規格 USB1.0 USB1.1 USB2.0 USB3.0 USB3.1(New!)
最大データ転送速度 12Mbps 12Mbps 480Mbps 5Gbps 10Gbps
給電能力 500mA/5V 500mA/5V 500mA/5V 900mA/5V 最大5A/20V
プラグ形状 USB A、USB B、ミニUSB A、ミニUSB B、マイクロUSB A、マイクロUSB B USB A、USB B、ミニUSB A、ミニUSB B、マイクロUSB A、マイクロUSB B USB A、USB B、ミニUSB A、ミニUSB B、マイクロUSB A、マイクロUSB B USB A、USB B、マイクロUSB B USB A、USB C
ポート形状 USB A、USB B、ミニUSB A、ミニUSB B、ミニUSB AB、マイクロUSB A、マイクロUSB B、マイクロUSB AB USB A、USB B、ミニUSB A、ミニUSB B、ミニUSB AB、マイクロUSB A、マイクロUSB B、マイクロUSB AB USB A、USB B、ミニUSB A、ミニUSB B、マイクロUSB A、マイクロUSB B、マイクロUSB AB USB A、USB B、マイクロUSB B USB A、USB C

 

 そもそもUSBにはさまざまな形状があり、規格ごとに変遷してきました。USB Cは最新規格“USB3.1”から採用される形状で、最大の特徴は裏表なく挿せることです。

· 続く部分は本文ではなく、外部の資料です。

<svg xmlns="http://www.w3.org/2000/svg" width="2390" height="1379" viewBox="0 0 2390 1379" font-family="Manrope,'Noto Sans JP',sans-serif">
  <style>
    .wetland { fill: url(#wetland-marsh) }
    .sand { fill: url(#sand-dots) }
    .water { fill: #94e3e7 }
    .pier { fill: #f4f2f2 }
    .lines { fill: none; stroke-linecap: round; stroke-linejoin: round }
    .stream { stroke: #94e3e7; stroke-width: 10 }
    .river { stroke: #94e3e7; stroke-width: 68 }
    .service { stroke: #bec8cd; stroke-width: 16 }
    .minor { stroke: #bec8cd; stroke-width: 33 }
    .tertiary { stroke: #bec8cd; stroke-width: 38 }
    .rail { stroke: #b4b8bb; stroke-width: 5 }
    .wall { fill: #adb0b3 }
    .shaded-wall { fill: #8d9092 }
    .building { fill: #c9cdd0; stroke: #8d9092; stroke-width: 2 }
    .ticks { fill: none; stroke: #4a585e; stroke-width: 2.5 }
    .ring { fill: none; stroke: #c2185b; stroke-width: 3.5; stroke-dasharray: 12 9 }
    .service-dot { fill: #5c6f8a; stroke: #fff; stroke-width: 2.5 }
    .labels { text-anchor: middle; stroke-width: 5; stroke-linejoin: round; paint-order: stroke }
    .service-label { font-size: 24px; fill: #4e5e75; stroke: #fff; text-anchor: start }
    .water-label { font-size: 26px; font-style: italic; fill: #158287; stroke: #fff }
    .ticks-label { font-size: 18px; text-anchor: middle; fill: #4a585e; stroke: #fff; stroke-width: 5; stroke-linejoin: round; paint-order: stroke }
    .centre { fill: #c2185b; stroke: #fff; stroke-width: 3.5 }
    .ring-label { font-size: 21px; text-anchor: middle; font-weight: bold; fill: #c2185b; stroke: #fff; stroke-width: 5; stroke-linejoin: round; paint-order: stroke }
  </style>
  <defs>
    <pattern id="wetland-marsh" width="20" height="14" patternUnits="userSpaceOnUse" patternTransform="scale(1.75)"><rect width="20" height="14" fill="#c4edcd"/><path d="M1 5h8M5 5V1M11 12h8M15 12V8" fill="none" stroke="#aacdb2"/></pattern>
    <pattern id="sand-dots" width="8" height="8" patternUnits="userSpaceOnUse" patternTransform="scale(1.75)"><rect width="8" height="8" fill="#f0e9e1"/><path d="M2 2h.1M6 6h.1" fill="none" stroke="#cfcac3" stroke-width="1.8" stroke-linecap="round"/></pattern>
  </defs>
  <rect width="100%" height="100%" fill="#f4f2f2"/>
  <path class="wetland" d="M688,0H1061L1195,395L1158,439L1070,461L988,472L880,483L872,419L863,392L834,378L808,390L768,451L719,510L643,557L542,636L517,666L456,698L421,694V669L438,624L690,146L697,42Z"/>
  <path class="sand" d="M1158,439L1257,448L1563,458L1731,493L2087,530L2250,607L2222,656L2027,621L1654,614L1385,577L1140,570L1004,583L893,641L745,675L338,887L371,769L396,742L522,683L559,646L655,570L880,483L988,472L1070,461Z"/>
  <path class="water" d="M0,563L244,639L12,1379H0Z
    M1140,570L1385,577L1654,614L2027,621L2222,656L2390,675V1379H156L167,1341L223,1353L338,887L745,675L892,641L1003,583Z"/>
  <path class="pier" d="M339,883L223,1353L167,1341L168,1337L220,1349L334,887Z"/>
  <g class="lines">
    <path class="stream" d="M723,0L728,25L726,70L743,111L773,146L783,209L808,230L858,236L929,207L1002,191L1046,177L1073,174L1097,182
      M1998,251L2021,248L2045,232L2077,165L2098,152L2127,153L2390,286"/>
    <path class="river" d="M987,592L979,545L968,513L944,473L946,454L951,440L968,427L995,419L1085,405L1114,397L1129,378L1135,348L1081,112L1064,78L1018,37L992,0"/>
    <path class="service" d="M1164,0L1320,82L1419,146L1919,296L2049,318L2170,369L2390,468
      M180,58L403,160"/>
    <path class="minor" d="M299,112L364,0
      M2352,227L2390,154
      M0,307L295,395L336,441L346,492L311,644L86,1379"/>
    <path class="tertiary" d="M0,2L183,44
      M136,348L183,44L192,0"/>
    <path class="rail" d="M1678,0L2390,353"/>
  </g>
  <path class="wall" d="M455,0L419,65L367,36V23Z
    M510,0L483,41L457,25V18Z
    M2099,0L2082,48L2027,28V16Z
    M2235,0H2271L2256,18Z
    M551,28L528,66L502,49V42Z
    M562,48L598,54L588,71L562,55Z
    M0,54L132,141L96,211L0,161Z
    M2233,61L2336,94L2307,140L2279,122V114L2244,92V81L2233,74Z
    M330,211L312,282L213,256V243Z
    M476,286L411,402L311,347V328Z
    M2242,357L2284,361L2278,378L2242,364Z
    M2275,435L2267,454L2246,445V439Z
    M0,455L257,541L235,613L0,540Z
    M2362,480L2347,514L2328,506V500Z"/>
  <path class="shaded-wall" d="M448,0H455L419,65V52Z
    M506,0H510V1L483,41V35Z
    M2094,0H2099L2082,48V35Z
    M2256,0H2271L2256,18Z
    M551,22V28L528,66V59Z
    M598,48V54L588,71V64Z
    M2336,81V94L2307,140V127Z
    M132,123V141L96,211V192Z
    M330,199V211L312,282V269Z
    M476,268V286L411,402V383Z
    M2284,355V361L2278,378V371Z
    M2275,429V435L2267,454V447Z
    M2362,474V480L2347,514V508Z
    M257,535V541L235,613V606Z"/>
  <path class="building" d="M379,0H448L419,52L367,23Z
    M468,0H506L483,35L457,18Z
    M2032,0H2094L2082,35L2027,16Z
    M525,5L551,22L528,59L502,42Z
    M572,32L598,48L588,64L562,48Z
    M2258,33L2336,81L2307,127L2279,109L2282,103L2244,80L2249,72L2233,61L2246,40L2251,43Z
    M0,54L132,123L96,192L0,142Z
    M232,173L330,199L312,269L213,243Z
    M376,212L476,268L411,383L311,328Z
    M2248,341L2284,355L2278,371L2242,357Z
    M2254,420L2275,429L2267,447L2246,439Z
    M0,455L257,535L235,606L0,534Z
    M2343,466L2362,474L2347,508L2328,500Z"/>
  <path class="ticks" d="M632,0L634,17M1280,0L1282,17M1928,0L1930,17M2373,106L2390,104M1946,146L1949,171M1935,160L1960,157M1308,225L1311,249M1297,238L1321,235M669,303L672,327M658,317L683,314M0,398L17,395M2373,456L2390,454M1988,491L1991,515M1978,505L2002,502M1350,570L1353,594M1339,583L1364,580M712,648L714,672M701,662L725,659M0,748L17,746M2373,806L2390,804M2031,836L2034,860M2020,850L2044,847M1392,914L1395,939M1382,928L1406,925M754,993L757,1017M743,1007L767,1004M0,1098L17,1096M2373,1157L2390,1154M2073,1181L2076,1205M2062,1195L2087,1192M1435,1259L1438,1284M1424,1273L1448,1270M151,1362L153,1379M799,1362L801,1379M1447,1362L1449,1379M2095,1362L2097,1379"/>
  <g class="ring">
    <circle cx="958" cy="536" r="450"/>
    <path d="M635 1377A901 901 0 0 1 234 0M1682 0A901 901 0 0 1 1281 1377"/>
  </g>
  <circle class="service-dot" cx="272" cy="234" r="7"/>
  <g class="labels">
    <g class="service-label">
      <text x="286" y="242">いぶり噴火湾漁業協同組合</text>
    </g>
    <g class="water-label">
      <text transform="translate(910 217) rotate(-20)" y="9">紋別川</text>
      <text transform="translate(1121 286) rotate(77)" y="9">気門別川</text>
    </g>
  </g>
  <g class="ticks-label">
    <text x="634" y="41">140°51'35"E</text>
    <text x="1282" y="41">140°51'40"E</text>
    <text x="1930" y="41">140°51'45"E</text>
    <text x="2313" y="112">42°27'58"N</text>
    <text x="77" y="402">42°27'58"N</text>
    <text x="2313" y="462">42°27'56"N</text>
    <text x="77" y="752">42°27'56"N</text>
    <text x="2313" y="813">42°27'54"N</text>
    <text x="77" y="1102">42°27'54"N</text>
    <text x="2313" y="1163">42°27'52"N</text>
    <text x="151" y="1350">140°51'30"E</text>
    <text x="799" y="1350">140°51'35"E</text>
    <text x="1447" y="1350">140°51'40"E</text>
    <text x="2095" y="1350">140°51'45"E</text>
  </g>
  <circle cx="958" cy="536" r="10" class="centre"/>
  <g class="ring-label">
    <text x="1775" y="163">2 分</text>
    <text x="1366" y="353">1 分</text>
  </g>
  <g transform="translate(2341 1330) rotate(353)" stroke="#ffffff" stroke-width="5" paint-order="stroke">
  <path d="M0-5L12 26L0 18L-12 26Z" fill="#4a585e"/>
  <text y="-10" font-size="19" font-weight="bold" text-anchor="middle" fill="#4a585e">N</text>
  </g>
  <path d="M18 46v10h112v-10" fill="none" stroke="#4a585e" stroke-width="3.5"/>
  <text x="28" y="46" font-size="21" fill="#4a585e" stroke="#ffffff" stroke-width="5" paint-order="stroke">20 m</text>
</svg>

USB3.0でも表裏どちらでも挿せる独自コネクターを採用する製品が一部ありました。しかし、こちらは従来のUSB A形状(いわゆるフルサイズUSB)を拡張したもの。USB Cは“まったく新しいMacBook”にふさわしい、まったく新しい形状なのです。

 スマホやタブレット、薄型の2in1 PCなど、モバイルデバイスの薄型化でインタフェースもより小さいものが求められています。アップルも近年iPhoneやiPadでは、どちらでも挿せるLightningポートを採用してますね。そういったモバイルデバイスを製造する上での需要から生まれたのがUSB Cというわけです。

 注目は給電能力で、USB3.0では900mA/5V(=4.5W)でしたが、USB3.1では、“USB Power Delivery”という機能で、最大100Wまで供給できます。細かなプロファイルを5つ設け(ざっくり言うとスマホ向け、タブレット向け、ノートPC向け、大型ノートPC向け、ワークステーション向け)、電流と電圧を適切に管理(2A/5V、1.5A/12V、3A/12V、3A/20V、5A/12V、5A/20V)することで実現しています。

 では、なぜそんなに大きな電力が必要なのでしょう? それは新しいMacBookのインターフェースが分かりやすい例です。新しいMacBookはUSB3.1のUSB Cコネクターしかありません。しかし、純正アダプターでは電源供給用ポートとディスプレー出力ポート、USB Aポートが一体化したケーブルがあります。つまり、USB C1ポートで映像も電源供給もマウスやストレージなどの周辺機器もつながるということです。複数口のUSBハブにACアダプターが必要だったように、さまざまな機器をつなぐ場合は電力が必要なのです。そこをすっきりさせるのがUSB3.1というわけです。

 現状では、さまざまなUSB C対応製品が発表されております。USBメモリーはPQIと、サンディスクが早くも名乗りを上げています。エレコムからはUSB3.1対応のUSB A-USB Cのケーブルなどが登場し、早くも発売中です。


 USB AやUSB Bと異なり、従来規格との形状互換性がないUSB Cですが、USB3.1のUSB A製品と接続するなら最高の転送速度で使いたいですよね。そういった意味では、USB A形状のデスクトップの登場にも期待しましょう。昨年のCOMPUTEXでは、MSIがUSB3.1対応のマザーボードを参考展示したことから、ほかのメーカーも今年はガンガン投入する見込みです。時期はデスクトップ版第5世代Coreに合わせて夏頃に増える可能性大。

 USB Cは過渡期ですが、タブレットも2in1 PCはどこを見ても軽量・薄型化がトレンドです。来年の今頃にはだいぶ普及しているのではないでしょうか?